- **Work required**
Read the data below. Every line holding the string "provinsi" must be copied.

• • • • •

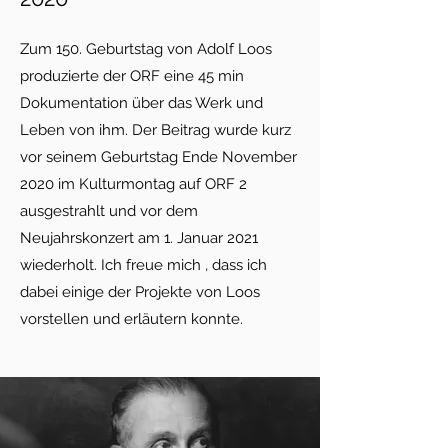
Zum 150. Geburtstag von Adolf Loos
produzierte der ORF eine 45 min
Dokumentation über das Werk und
Leben von ihm. Der Beitrag wurde kurz
vor seinem Geburtstag Ende November
2020 im Kulturmontag auf ORF 2
ausgestrahlt und vor dem
Neujahrskonzert am 1. Januar 2021
wiederholt. Ich freue mich , dass ich
dabei einige der Projekte von Loos
vorstellen und erläutern konnte.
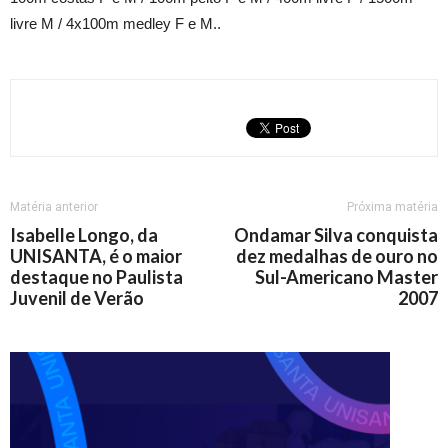
livre M / 4x100m medley F e M..
Matéria anterior
Próxima matéria
Isabelle Longo, da
Ondamar Silva conquista
UNISANTA, é o maior
dez medalhas de ouro no
destaque no Paulista
Sul-Americano Master
Juvenil de Verão
2007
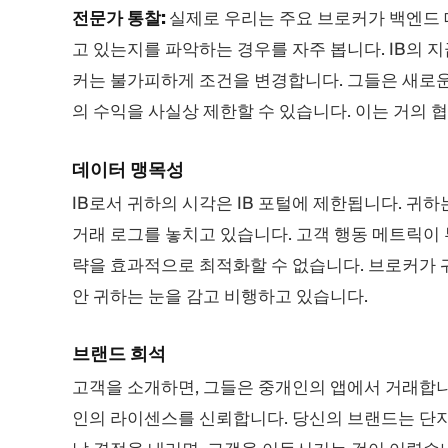
전문가 통찰:
실제로 우리는 주요 브로커가 백엔드 데
고 있는지를 파악하는 경우를 자주 봅니다. IB의
커는 불가피하게 조건을 변경합니다. 그들은 새로운
의 수익을 사실상 제한할 수 있습니다. 이는 거의 
데이터 맹목성
IB로서 귀하의 시각은 IB 포털에 제한됩니다. 귀하
거래 로그를 놓치고 있습니다. 고객 행동 메트릭이 
략을 효과적으로 최적화할 수 없습니다. 브로커가 
안 귀하는 눈을 감고 비행하고 있습니다.
브랜드 희석
고객을 소개하면, 그들은 중개인의 앱에서 거래합니
인의 라이센스를 신뢰합니다. 당신의 브랜드는 단지 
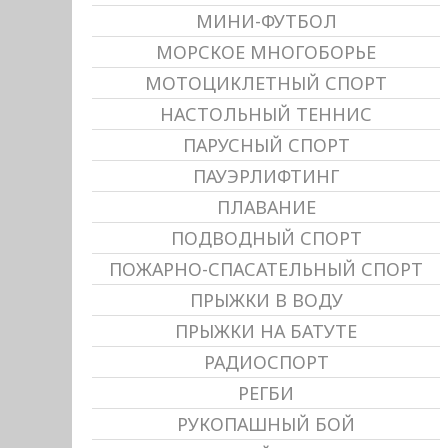
МИНИ-ФУТБОЛ
МОРСКОЕ МНОГОБОРЬЕ
МОТОЦИКЛЕТНЫЙ СПОРТ
НАСТОЛЬНЫЙ ТЕННИС
ПАРУСНЫЙ СПОРТ
ПАУЭРЛИФТИНГ
ПЛАВАНИЕ
ПОДВОДНЫЙ СПОРТ
ПОЖАРНО-СПАСАТЕЛЬНЫЙ СПОРТ
ПРЫЖКИ В ВОДУ
ПРЫЖКИ НА БАТУТЕ
РАДИОСПОРТ
РЕГБИ
РУКОПАШНЫЙ БОЙ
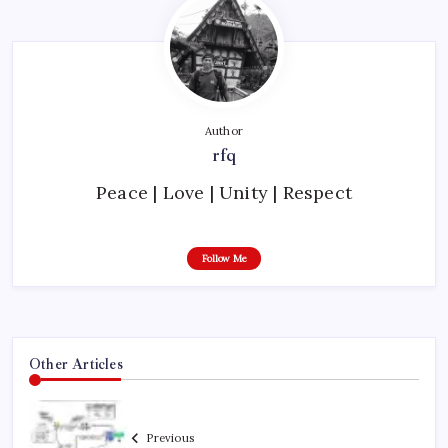
Author
rfq
Peace | Love | Unity | Respect
Follow Me
Other Articles
Previous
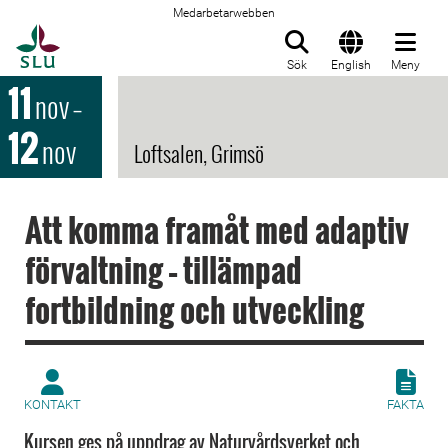
Medarbetarwebben
Till startsida
Sök
English
Meny
11
nov
–
12
nov
Loftsalen, Grimsö
Att komma framåt med adaptiv
förvaltning – tillämpad
fortbildning och utveckling
KONTAKT
FAKTA
Kursen ges på uppdrag av Naturvårdsverket och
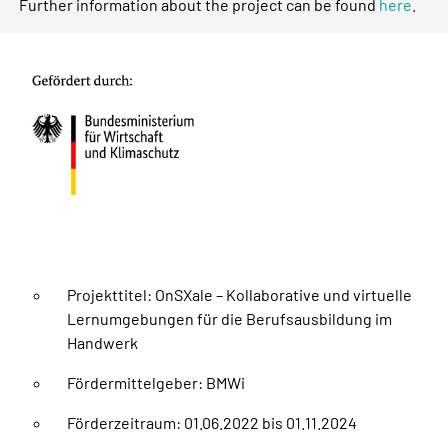
Further information about the project can be found
here
.
Projekttitel: OnSXale – Kollaborative und virtuelle
Lernumgebungen für die Berufsausbildung im
Handwerk
Fördermittelgeber: BMWi
Förderzeitraum: 01.06.2022 bis 01.11.2024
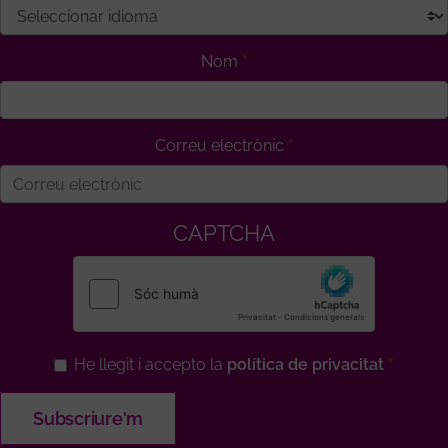
Nom
Correu electrònic
CAPTCHA
He llegit i accepto la
política de privacitat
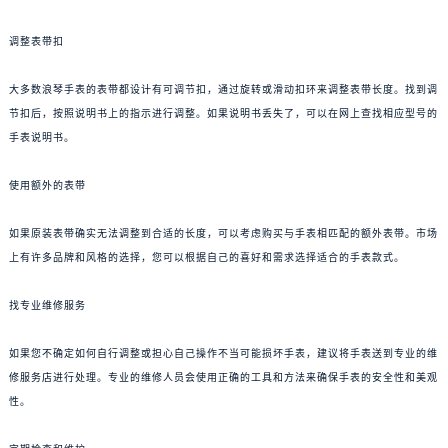
调整表带扣
大多数浪琴手表的表带都设计有可调节扣，通过旋转或滑动扣环来调整表带长度。找到调
节扣后，按照说明书上的指示进行调整。如果说明书丢失了，可以在网上查找相应型号的
手表说明书。
使用额外的表带
如果原装表带确实无法调整到合适的长度，可以考虑购买与手表相匹配的额外表带。市场
上有许多品牌和风格的选择，您可以根据自己的喜好和需求选择适合的手表款式。
找专业维修服务
如果您不确定如何自行调整或担心自己操作不当可能损坏手表，建议将手表送到专业的维
修服务店进行处理。专业的维修人员会使用正确的工具和方法来确保手表的安全性和美观
性。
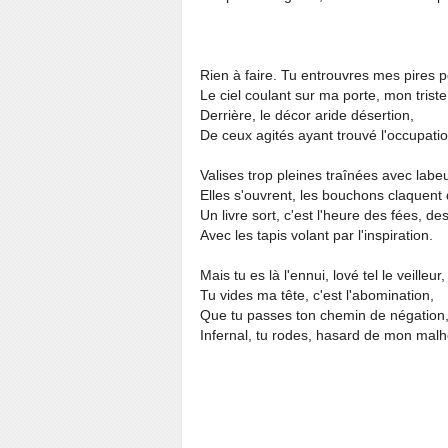
Rien à faire. Tu entrouvres mes pires p
Le ciel coulant sur ma porte, mon trist
Derrière, le décor aride désertion,
De ceux agités ayant trouvé l'occupatio
Valises trop pleines traînées avec labeu
Elles s'ouvrent, les bouchons claquent
Un livre sort, c'est l'heure des fées, de
Avec les tapis volant par l'inspiration.
Mais tu es là l'ennui, lové tel le veilleur,
Tu vides ma tête, c'est l'abomination,
Que tu passes ton chemin de négation
Infernal, tu rodes, hasard de mon malh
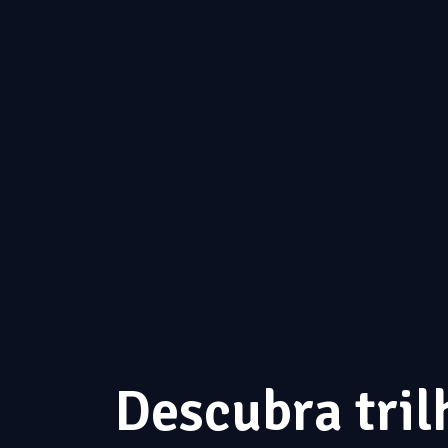
Descubra tril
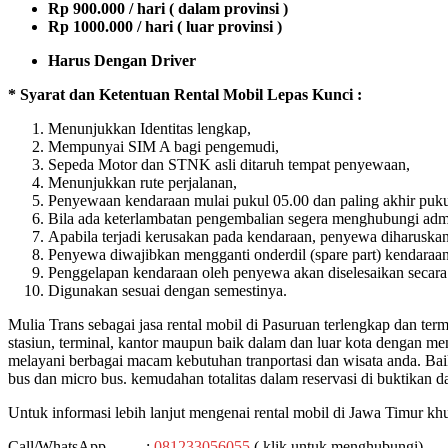
Rp 900.000 / hari ( dalam provinsi )
Rp 1000.000 / hari ( luar provinsi )
Harus Dengan Driver
* Syarat dan Ketentuan Rental Mobil Lepas Kunci :
Menunjukkan Identitas lengkap,
Mempunyai SIM A bagi pengemudi,
Sepeda Motor dan STNK asli ditaruh tempat penyewaan,
Menunjukkan rute perjalanan,
Penyewaan kendaraan mulai pukul 05.00 dan paling akhir puku
Bila ada keterlambatan pengembalian segera menghubungi adm
Apabila terjadi kerusakan pada kendaraan, penyewa diharuska
Penyewa diwajibkan mengganti onderdil (spare part) kendaraan
Penggelapan kendaraan oleh penyewa akan diselesaikan secar
Digunakan sesuai dengan semestinya.
Mulia Trans sebagai jasa rental mobil di Pasuruan terlengkap dan te
stasiun, terminal, kantor maupun baik dalam dan luar kota dengan m
melayani berbagai macam kebutuhan tranportasi dan wisata anda. Baik
bus dan micro bus. kemudahan totalitas dalam reservasi di buktikan d
Untuk informasi lebih lanjut mengenai rental mobil di Jawa Timur k
Call/WhatsApp :
081233056055
( klik untuk menghubungi)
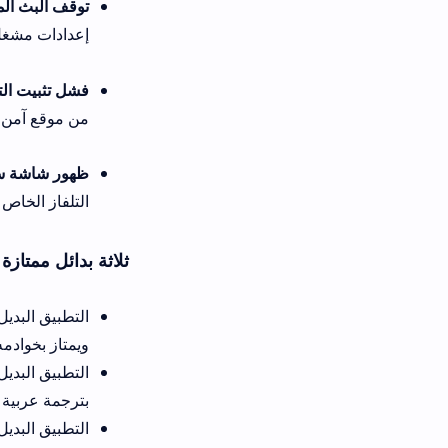
توقف البث المباشر أو بطء شديد 
إعدادات مشغل الفيديو لتتناسب تل
فشل تثبيت التطبيق وظهور رسال
من موقع آمن ومباشر بعد حذف أي
ظهور شاشة سوداء عند محاولة تحميل تطبيق tv
التلفاز الخاص بك، أو إعادة تشغ
ثلاثة بدائل ممتازة لتشغيل القنوا
ويمتاز بخوادمه السريعة وواجهته
بترجمة عربية ممتازة، وهو بديل 
التطب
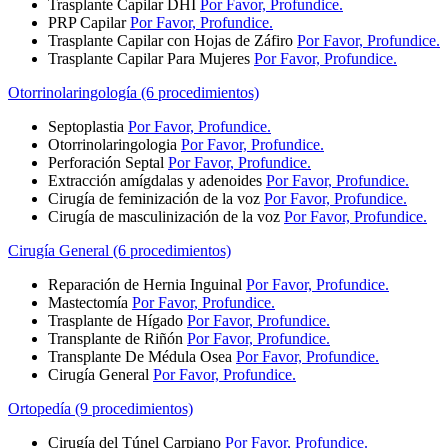
Trasplante Capilar DHI
Por Favor, Profundice.
PRP Capilar
Por Favor, Profundice.
Trasplante Capilar con Hojas de Záfiro
Por Favor, Profundice.
Trasplante Capilar Para Mujeres
Por Favor, Profundice.
Otorrinolaringología (6 procedimientos)
Septoplastia
Por Favor, Profundice.
Otorrinolaringologia
Por Favor, Profundice.
Perforación Septal
Por Favor, Profundice.
Extracción amígdalas y adenoides
Por Favor, Profundice.
Cirugía de feminización de la voz
Por Favor, Profundice.
Cirugía de masculinización de la voz
Por Favor, Profundice.
Cirugía General (6 procedimientos)
Reparación de Hernia Inguinal
Por Favor, Profundice.
Mastectomía
Por Favor, Profundice.
Trasplante de Hígado
Por Favor, Profundice.
Transplante de Riñón
Por Favor, Profundice.
Transplante De Médula Osea
Por Favor, Profundice.
Cirugía General
Por Favor, Profundice.
Ortopedía (9 procedimientos)
Cirugía del Túnel Carpiano
Por Favor, Profundice.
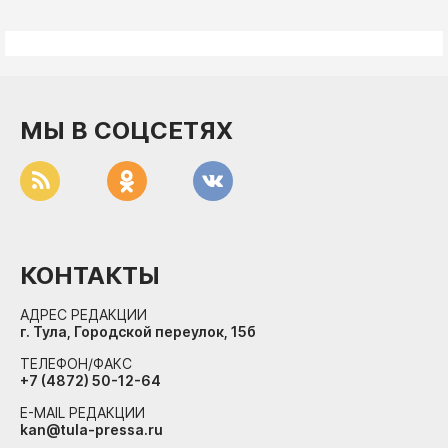
МЫ В СОЦСЕТЯХ
КОНТАКТЫ
АДРЕС РЕДАКЦИИ
г. Тула, Городской переулок, 15б
ТЕЛЕФОН/ФАКС
+7 (4872) 50-12-64
E-MAIL РЕДАКЦИИ
kan@tula-pressa.ru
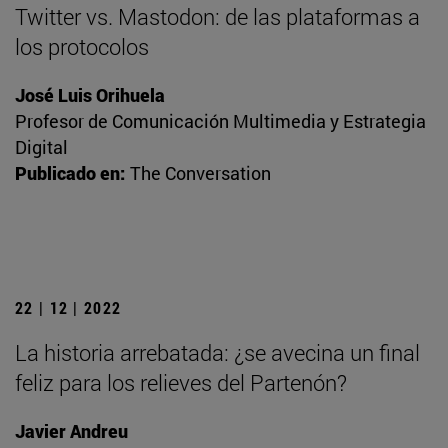
Twitter vs. Mastodon: de las plataformas a
los protocolos
José Luis Orihuela
Profesor de Comunicación Multimedia y Estrategia
Digital
Publicado en:
The Conversation
22 | 12 | 2022
La historia arrebatada: ¿se avecina un final
feliz para los relieves del Partenón?
Javier Andreu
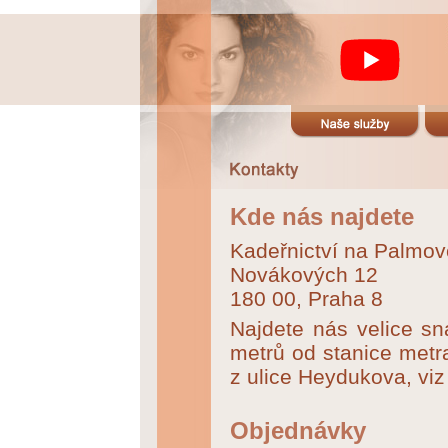
Kde nás najdete
Kadeřnictví na Palmo
Novákových 12
180 00, Praha 8
Najdete nás velice sn
metrů od stanice metr
z ulice Heydukova, vi
Objednávky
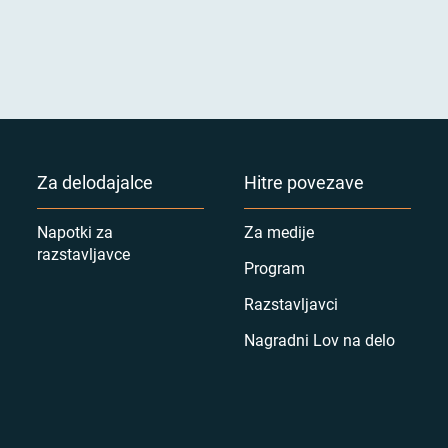
Za delodajalce
Hitre povezave
Napotki za
Za medije
razstavljavce
Program
Razstavljavci
Nagradni Lov na delo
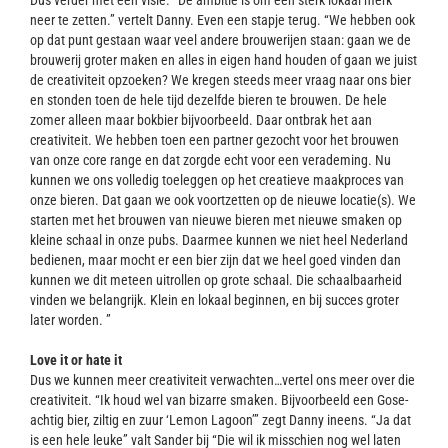
Dus verder met één visie. “De ambitie is om een sterk lokaal merk
neer te zetten.” vertelt Danny. Even een stapje terug. “We hebben ook
op dat punt gestaan waar veel andere brouwerijen staan: gaan we de
brouwerij groter maken en alles in eigen hand houden of gaan we juist
de creativiteit opzoeken? We kregen steeds meer vraag naar ons bier
en stonden toen de hele tijd dezelfde bieren te brouwen. De hele
zomer alleen maar bokbier bijvoorbeeld. Daar ontbrak het aan
creativiteit. We hebben toen een partner gezocht voor het brouwen
van onze core range en dat zorgde echt voor een verademing. Nu
kunnen we ons volledig toeleggen op het creatieve maakproces van
onze bieren. Dat gaan we ook voortzetten op de nieuwe locatie(s). We
starten met het brouwen van nieuwe bieren met nieuwe smaken op
kleine schaal in onze pubs. Daarmee kunnen we niet heel Nederland
bedienen, maar mocht er een bier zijn dat we heel goed vinden dan
kunnen we dit meteen uitrollen op grote schaal. Die schaalbaarheid
vinden we belangrijk. Klein en lokaal beginnen, en bij succes groter
later worden. ”
Love it or hate it
Dus we kunnen meer creativiteit verwachten…vertel ons meer over die
creativiteit. “Ik houd wel van bizarre smaken. Bijvoorbeeld een Gose-
achtig bier, ziltig en zuur ‘Lemon Lagoon’” zegt Danny ineens. “Ja dat
is een hele leuke” valt Sander bij “Die wil ik misschien nog wel laten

• • • • •

- **Reply to the exercise**
Rp 900.000 / hari ( dalam provinsi )
Rp 1000.000 / hari ( luar provinsi )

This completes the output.